:: PASSAGE SHOWN ::
....

Wouldn't you want to increment your counter inside of swap?

the tests that I have run seem to be correct however Quicksort is so complex I do not trust my data.

One way to validate your counting is to work out a small example by hand, and compare it to what your code is doing. It's not proof, but it is evidence.

Hello gusano79,
I believe that I put in the wrong code. I actually did have a counter in the swap method.
My apologies. :)

I have discovered that if I put an if clause in the swap method to check and see if array[a] is != to array[b] I find several instances where they actually are equal and if I don't count those with my counter the the number of viable swaps decreases. Now I have to ask myself whether or not I should consider them viable swaps or not since the computer is doing them then it is using up resources therefore they should be counted. What is your opinion?
Thanks,

if I put an if clause in the swap method to check and see if array[a] is != to array[b] I find several instances where they actually are equal and if I don't count those with my counter the the number of viable swaps decreases.
...

....

:: SOURCE MATERIAL ::

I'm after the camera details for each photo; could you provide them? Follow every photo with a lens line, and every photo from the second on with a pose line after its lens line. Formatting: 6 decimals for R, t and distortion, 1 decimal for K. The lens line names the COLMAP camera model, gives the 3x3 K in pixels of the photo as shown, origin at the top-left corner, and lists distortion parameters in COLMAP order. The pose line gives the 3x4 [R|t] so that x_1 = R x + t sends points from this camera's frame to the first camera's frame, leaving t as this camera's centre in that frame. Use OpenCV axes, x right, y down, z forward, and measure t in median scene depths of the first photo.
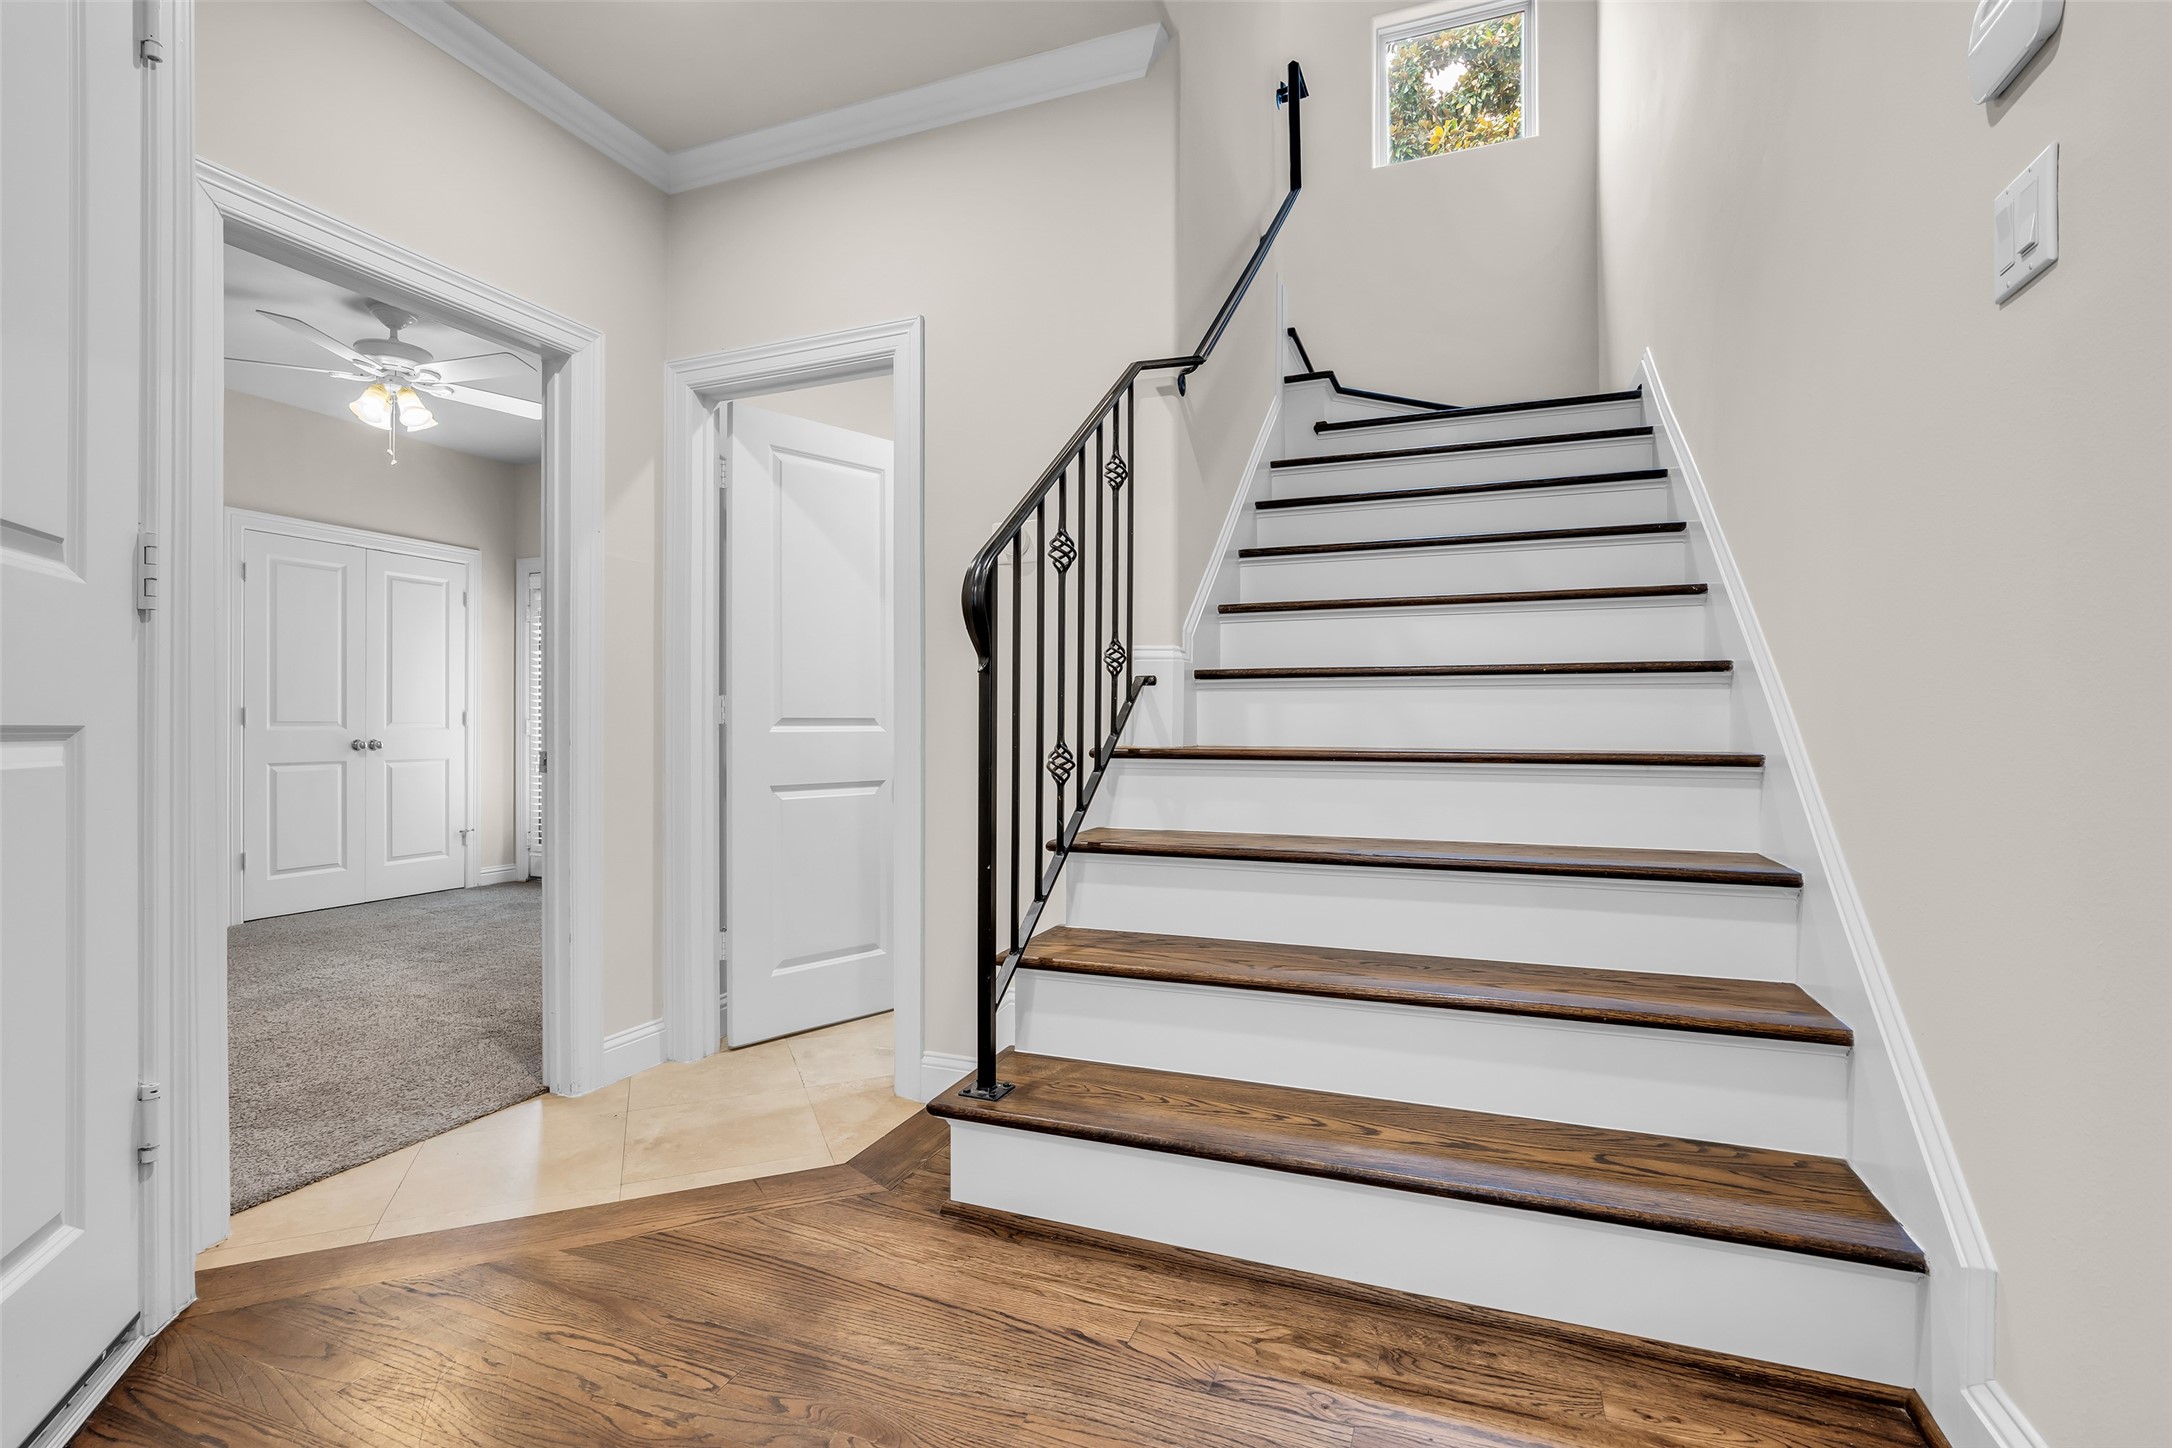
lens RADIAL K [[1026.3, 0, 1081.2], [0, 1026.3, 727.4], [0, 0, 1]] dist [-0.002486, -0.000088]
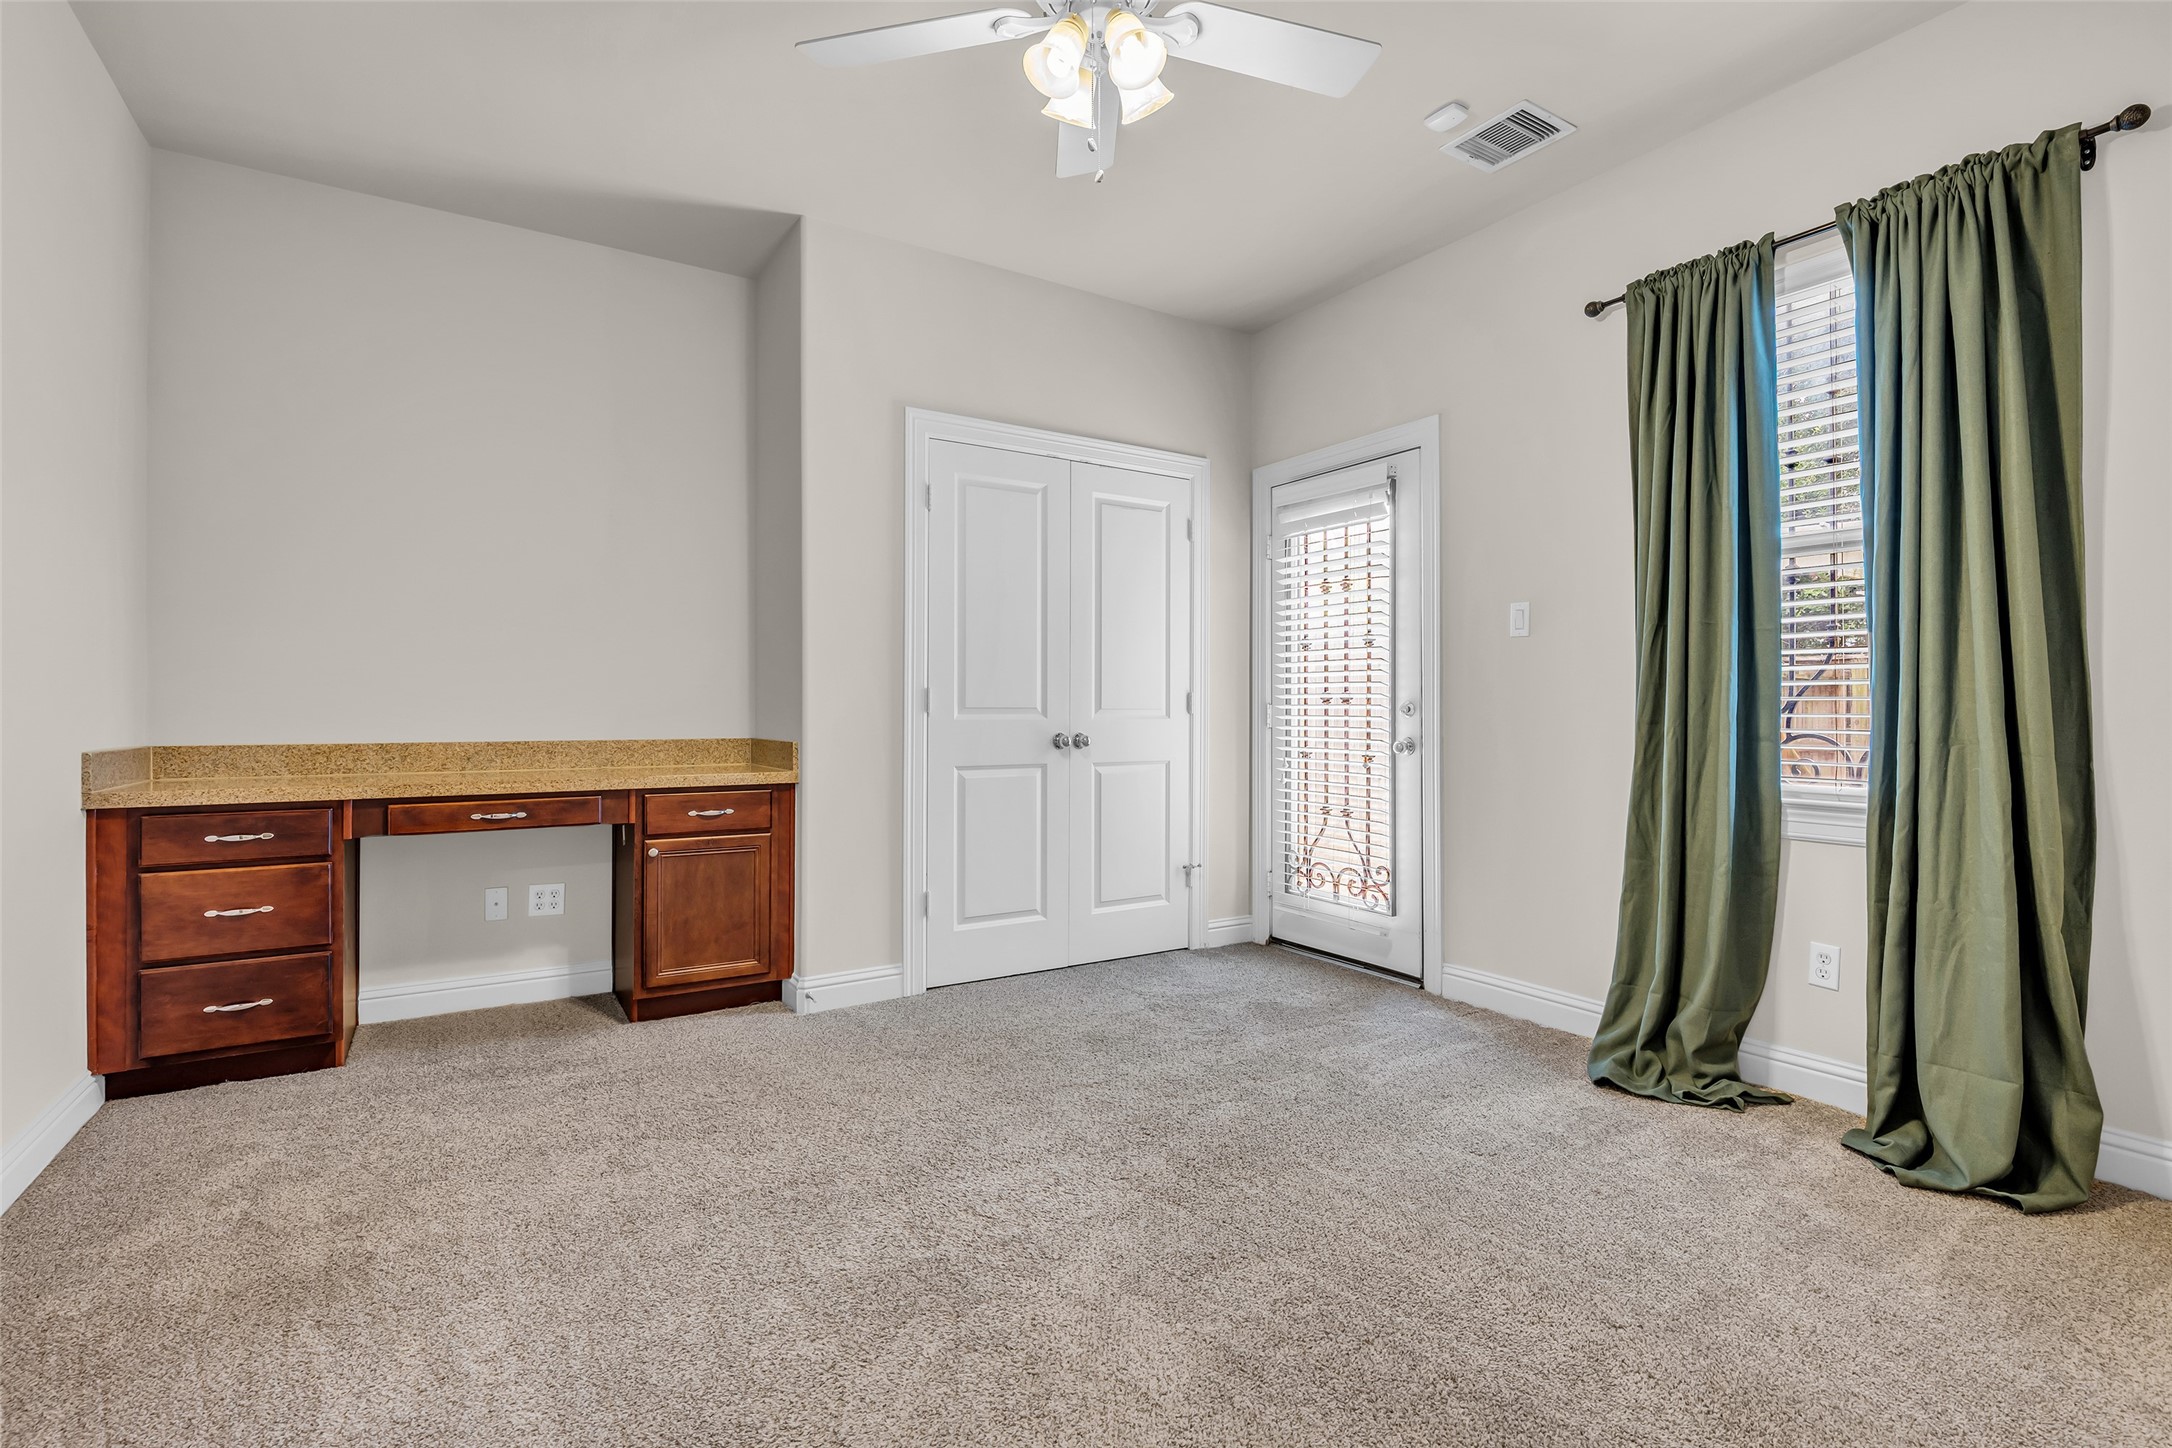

....

Please write the next part of the forum thread on counting Quicksort swaps, picking up after its last line. The data is separate material and has no connection to the forum thread on counting Quicksort swaps.

:: EXERCISE RESULT ::
whether or not I should consider them viable swaps or not since the computer is doing them then it is using up resources therefore they should be counted.

As far as the swap method is concerned, I'd have it just do the swap, whether the elements are equal or not. This keeps it simple and clear--when you say "swap," you'll want it to really mean "swap," not "swap except if the elements are equal."

But that doesn't answer your question: Should you check for equality before swapping? I wouldn't. It would only matter if the swap operation was inefficient, but we're talking Java here, so any complicated data structure will be represented by a class, and you'll be swapping references to instances of that class, not the instances themselves.

And the other half of your question: Should you count swapping equal elements? If you don't check for equality, then you have to... but you'd want to even if you were checking. Counting swaps is more about the characteristics of the algorithm than it is about sorting any specific data set--if the algorithm says to swap the elements, you'll want to track it regardless.

commented: Well said +6

Thank you for your keen insight into this matter. I am suprised at how inefficient the quicksort method is compared to the insertion and selection sort. The insertion and selection sort seems to be the number of elements to sort while the quicksort seems to be 10 - times the number of elements needed to be sorted. That is with sorting 10000 numbers.

Should you check for equality before swapping?

The detailed argument depends on whether the array is of a primitive type or contains objects.
For two primitives an equals test will be trivial, and a swap pretty trivial too.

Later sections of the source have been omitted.